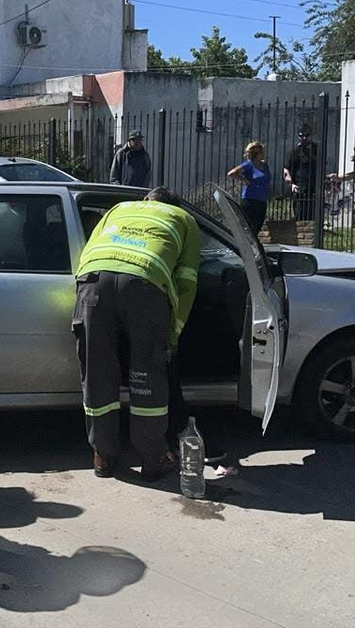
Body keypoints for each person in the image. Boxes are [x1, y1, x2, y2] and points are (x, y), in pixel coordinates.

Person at [72, 186, 201, 482]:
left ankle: (102, 456)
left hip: (94, 281)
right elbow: (187, 282)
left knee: (98, 370)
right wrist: (173, 333)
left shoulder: (119, 209)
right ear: (173, 205)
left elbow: (86, 255)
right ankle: (153, 458)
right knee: (147, 374)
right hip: (145, 284)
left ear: (146, 200)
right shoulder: (184, 218)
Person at [227, 141, 272, 237]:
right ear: (255, 154)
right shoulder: (248, 165)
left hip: (262, 200)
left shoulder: (265, 165)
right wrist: (244, 179)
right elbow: (231, 173)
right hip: (250, 199)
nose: (263, 154)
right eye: (261, 152)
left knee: (258, 224)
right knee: (249, 226)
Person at [283, 125, 317, 221]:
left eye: (307, 135)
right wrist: (292, 184)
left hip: (314, 189)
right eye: (302, 136)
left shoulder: (317, 150)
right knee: (300, 216)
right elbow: (286, 169)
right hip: (300, 188)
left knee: (313, 217)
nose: (304, 138)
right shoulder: (295, 151)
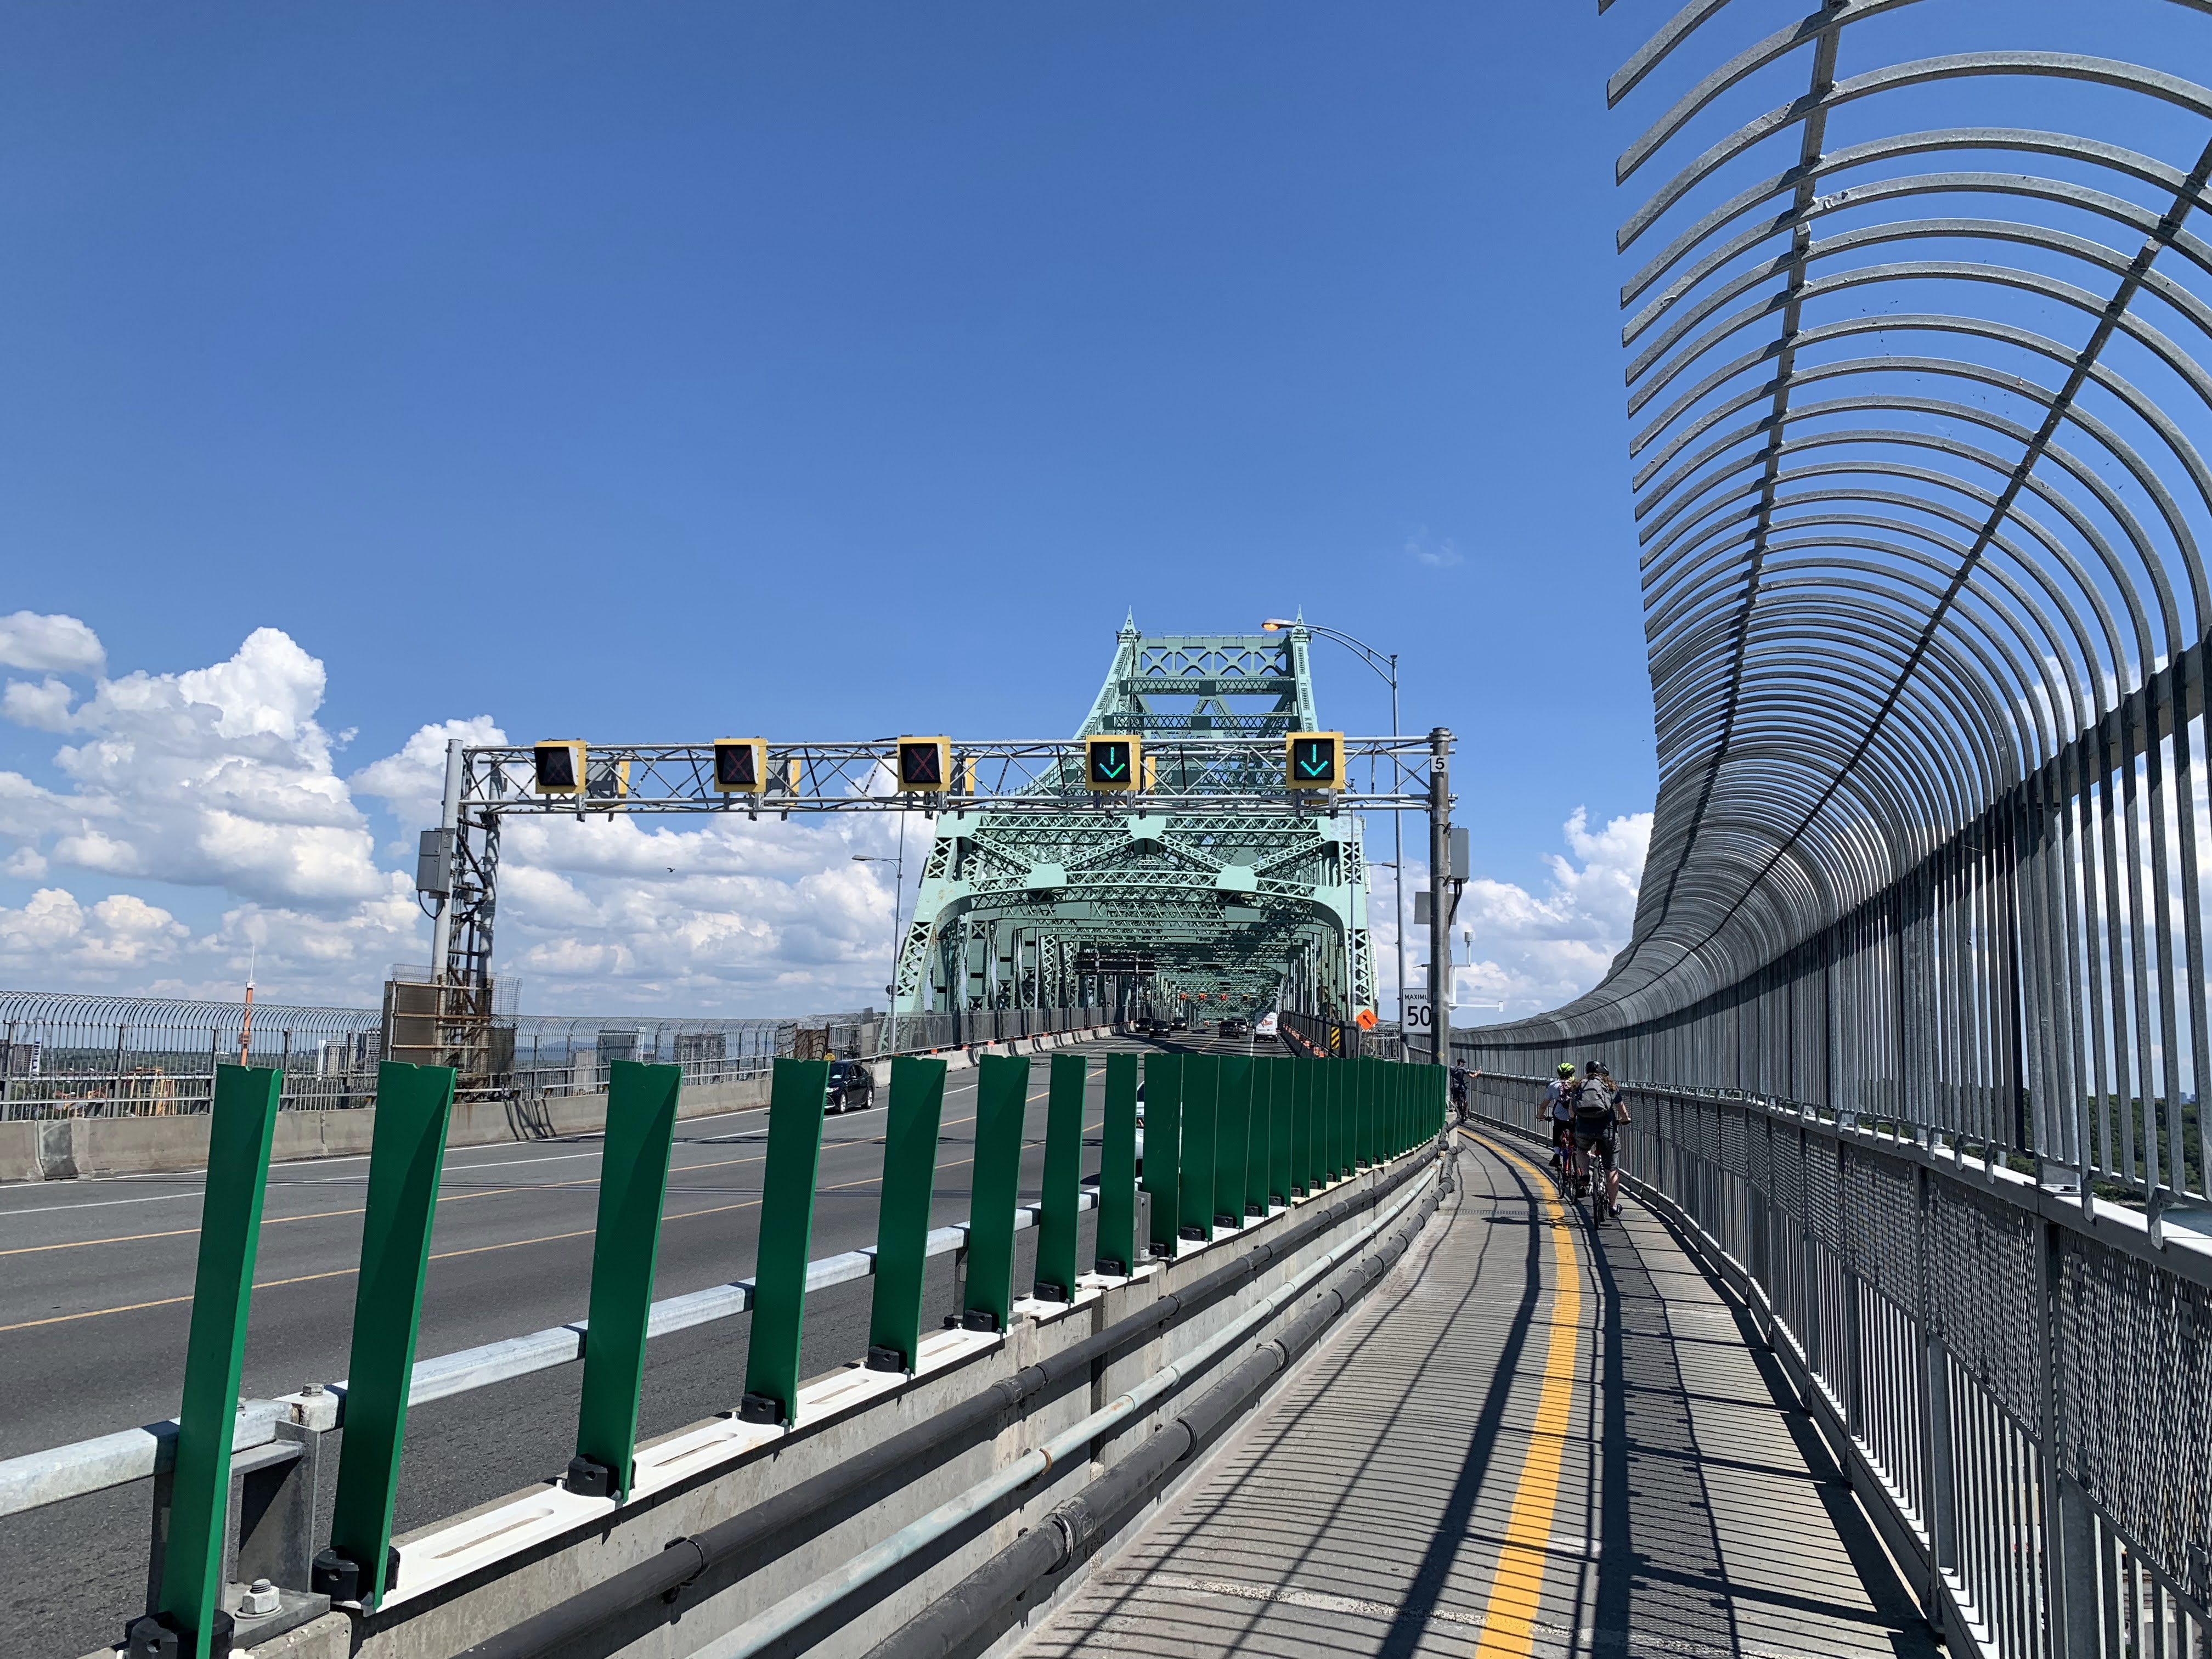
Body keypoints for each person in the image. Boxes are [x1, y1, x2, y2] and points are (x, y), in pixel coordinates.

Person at [1571, 1059, 1624, 1221]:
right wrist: (1625, 1119)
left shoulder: (1579, 1086)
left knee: (1582, 1149)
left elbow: (1572, 1111)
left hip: (1584, 1129)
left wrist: (1573, 1120)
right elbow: (1622, 1109)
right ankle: (1613, 1207)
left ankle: (1586, 1174)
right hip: (1607, 1131)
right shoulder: (1610, 1086)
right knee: (1611, 1169)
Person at [1538, 1062, 1576, 1169]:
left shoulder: (1553, 1086)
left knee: (1557, 1131)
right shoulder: (1578, 1085)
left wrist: (1540, 1115)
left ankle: (1556, 1154)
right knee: (1577, 1136)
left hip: (1560, 1116)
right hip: (1576, 1116)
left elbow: (1544, 1104)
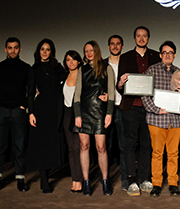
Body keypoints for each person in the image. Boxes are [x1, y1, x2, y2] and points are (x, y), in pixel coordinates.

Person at [0, 37, 31, 193]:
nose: (13, 50)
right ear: (5, 49)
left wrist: (23, 105)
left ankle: (20, 179)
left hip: (18, 112)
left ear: (20, 49)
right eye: (10, 48)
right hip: (1, 111)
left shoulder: (26, 67)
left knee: (19, 147)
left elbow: (31, 91)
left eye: (16, 47)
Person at [116, 26, 157, 196]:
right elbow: (120, 87)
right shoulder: (125, 57)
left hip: (149, 107)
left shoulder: (155, 56)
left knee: (147, 144)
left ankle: (145, 178)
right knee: (130, 144)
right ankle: (131, 179)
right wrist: (119, 84)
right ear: (134, 38)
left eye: (144, 36)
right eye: (138, 36)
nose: (141, 39)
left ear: (148, 38)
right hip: (131, 106)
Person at [142, 41, 180, 197]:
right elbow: (145, 95)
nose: (168, 55)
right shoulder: (151, 71)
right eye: (165, 52)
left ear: (174, 55)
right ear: (160, 55)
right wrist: (155, 110)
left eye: (170, 52)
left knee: (174, 154)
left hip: (174, 120)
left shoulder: (179, 73)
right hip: (157, 119)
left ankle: (173, 183)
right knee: (157, 154)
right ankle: (157, 183)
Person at [74, 40, 115, 196]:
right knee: (84, 146)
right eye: (86, 51)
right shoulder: (82, 70)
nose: (88, 53)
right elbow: (77, 95)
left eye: (91, 50)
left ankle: (105, 181)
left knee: (101, 148)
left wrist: (109, 113)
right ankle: (86, 182)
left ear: (97, 51)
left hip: (99, 112)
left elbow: (111, 94)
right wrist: (77, 115)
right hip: (83, 112)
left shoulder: (107, 68)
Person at [27, 39, 66, 193]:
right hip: (41, 108)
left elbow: (68, 81)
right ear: (38, 51)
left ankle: (50, 171)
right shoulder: (34, 69)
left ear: (52, 52)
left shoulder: (58, 67)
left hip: (56, 107)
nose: (44, 52)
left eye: (47, 49)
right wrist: (31, 113)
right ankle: (44, 179)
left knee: (53, 142)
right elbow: (30, 93)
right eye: (42, 49)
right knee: (42, 143)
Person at [105, 34, 128, 191]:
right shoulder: (101, 64)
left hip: (122, 107)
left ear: (122, 46)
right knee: (105, 146)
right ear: (108, 46)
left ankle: (125, 178)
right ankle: (105, 178)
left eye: (118, 44)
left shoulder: (127, 63)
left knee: (123, 146)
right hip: (106, 109)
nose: (115, 46)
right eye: (112, 44)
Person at [62, 50, 82, 193]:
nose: (71, 62)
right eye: (68, 59)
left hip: (79, 113)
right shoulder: (63, 76)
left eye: (74, 59)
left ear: (79, 61)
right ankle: (74, 179)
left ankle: (79, 179)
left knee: (78, 148)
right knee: (70, 149)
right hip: (66, 113)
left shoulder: (83, 76)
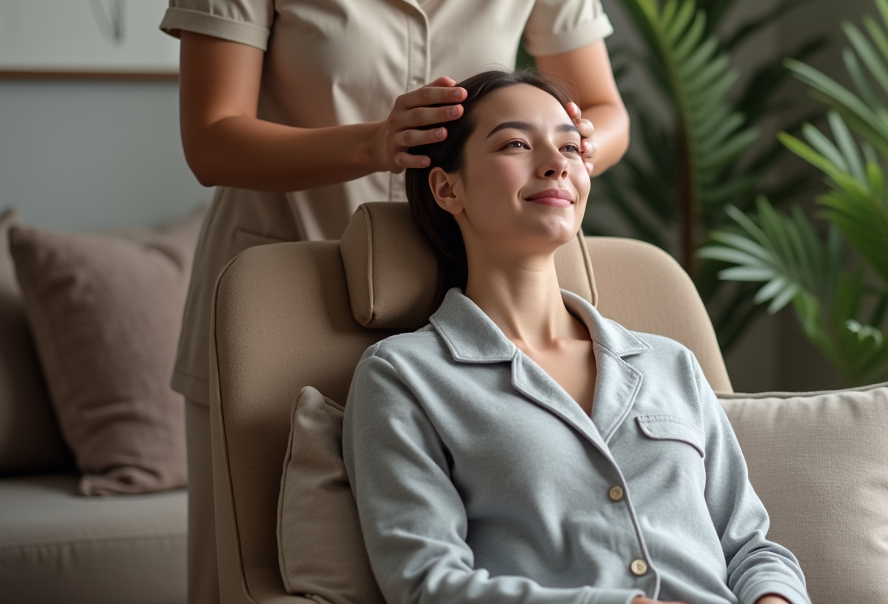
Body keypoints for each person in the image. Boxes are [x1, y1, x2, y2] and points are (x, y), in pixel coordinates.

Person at [161, 0, 629, 600]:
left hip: (476, 318)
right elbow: (212, 141)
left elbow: (605, 112)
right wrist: (375, 143)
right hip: (282, 304)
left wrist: (568, 144)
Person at [343, 70, 810, 604]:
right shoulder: (405, 376)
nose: (555, 163)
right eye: (516, 144)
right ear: (448, 187)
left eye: (569, 145)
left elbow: (751, 547)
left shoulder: (670, 363)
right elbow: (427, 584)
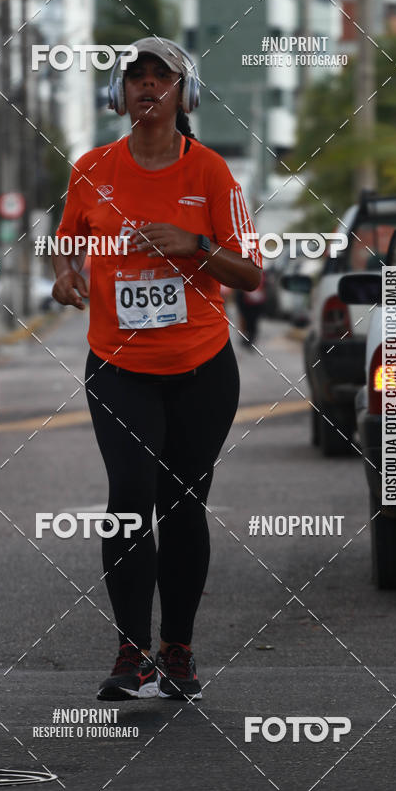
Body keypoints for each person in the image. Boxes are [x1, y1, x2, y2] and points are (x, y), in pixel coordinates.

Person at [51, 37, 262, 702]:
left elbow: (250, 272)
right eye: (135, 77)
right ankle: (131, 651)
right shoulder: (92, 169)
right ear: (119, 93)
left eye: (160, 77)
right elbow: (68, 240)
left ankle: (178, 649)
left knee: (182, 504)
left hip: (202, 368)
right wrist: (65, 274)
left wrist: (195, 246)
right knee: (127, 500)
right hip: (119, 367)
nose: (147, 86)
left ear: (184, 93)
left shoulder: (212, 174)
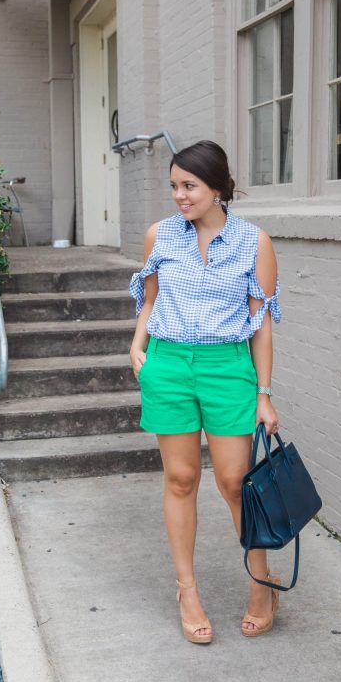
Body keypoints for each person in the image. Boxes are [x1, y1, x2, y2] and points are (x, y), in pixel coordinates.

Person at [129, 140, 282, 644]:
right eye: (174, 186)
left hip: (226, 368)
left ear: (218, 188)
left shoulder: (253, 242)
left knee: (237, 482)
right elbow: (149, 300)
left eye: (189, 186)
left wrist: (263, 393)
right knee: (180, 477)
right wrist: (138, 347)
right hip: (169, 365)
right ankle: (186, 589)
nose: (179, 196)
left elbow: (260, 324)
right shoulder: (160, 236)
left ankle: (262, 584)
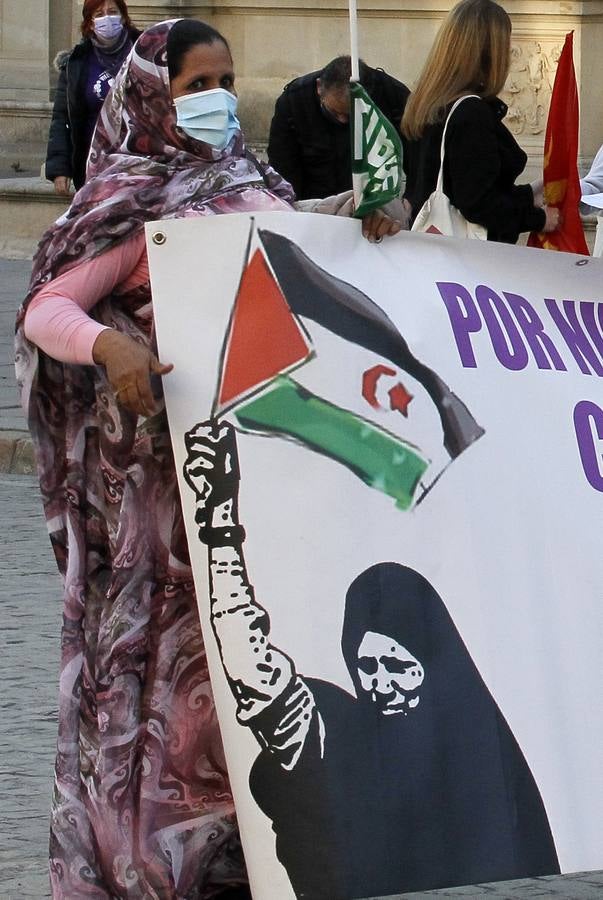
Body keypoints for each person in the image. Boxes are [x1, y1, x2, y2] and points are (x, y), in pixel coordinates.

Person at [16, 18, 399, 899]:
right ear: (152, 91)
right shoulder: (127, 197)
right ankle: (153, 856)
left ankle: (250, 848)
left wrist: (357, 214)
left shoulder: (251, 179)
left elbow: (292, 244)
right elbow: (48, 307)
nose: (217, 97)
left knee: (259, 652)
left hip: (265, 481)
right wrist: (108, 350)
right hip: (163, 490)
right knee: (168, 669)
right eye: (196, 83)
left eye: (225, 78)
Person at [182, 420, 561, 899]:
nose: (382, 682)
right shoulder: (336, 736)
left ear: (435, 666)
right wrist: (220, 529)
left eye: (400, 667)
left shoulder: (482, 753)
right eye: (368, 666)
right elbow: (252, 670)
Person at [402, 0, 559, 243]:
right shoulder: (471, 114)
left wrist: (528, 195)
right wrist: (537, 219)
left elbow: (457, 185)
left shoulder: (425, 104)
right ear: (491, 53)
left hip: (430, 248)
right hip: (470, 262)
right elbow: (478, 204)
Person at [267, 55, 410, 200]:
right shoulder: (295, 101)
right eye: (334, 112)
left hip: (373, 202)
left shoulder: (393, 97)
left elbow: (417, 160)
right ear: (319, 87)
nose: (342, 121)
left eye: (350, 115)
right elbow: (282, 167)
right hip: (313, 202)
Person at [45, 0, 140, 195]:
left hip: (139, 162)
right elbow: (62, 117)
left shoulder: (145, 52)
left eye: (113, 12)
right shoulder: (77, 63)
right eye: (99, 14)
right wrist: (60, 168)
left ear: (123, 17)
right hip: (93, 165)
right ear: (89, 23)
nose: (107, 18)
==================================================
### [Exercise description]
Starting at the first line of the entries, restate word for word everything through the line that holds "nose: (263, 154)", both ends included, but omit any pictures.

### [Task output]
Body keypoints for each person in the image. Boxes are [x1, y1, x2, y2] and points are (x, y), in pixel coordinates.

Person at [72, 186, 201, 482]:
left ankle: (102, 456)
left hip: (94, 281)
right elbow: (187, 282)
left knee: (98, 370)
right wrist: (173, 333)
left shoulder: (119, 209)
right ear: (173, 205)
left elbow: (86, 255)
right ankle: (153, 458)
right knee: (147, 374)
right hip: (145, 284)
left ear: (146, 200)
right shoulder: (184, 218)
Person at [227, 141, 272, 237]:
right ear: (255, 154)
right shoulder: (248, 165)
left hip: (262, 200)
left shoulder: (265, 165)
right wrist: (244, 179)
right elbow: (231, 173)
right hip: (250, 199)
nose: (263, 154)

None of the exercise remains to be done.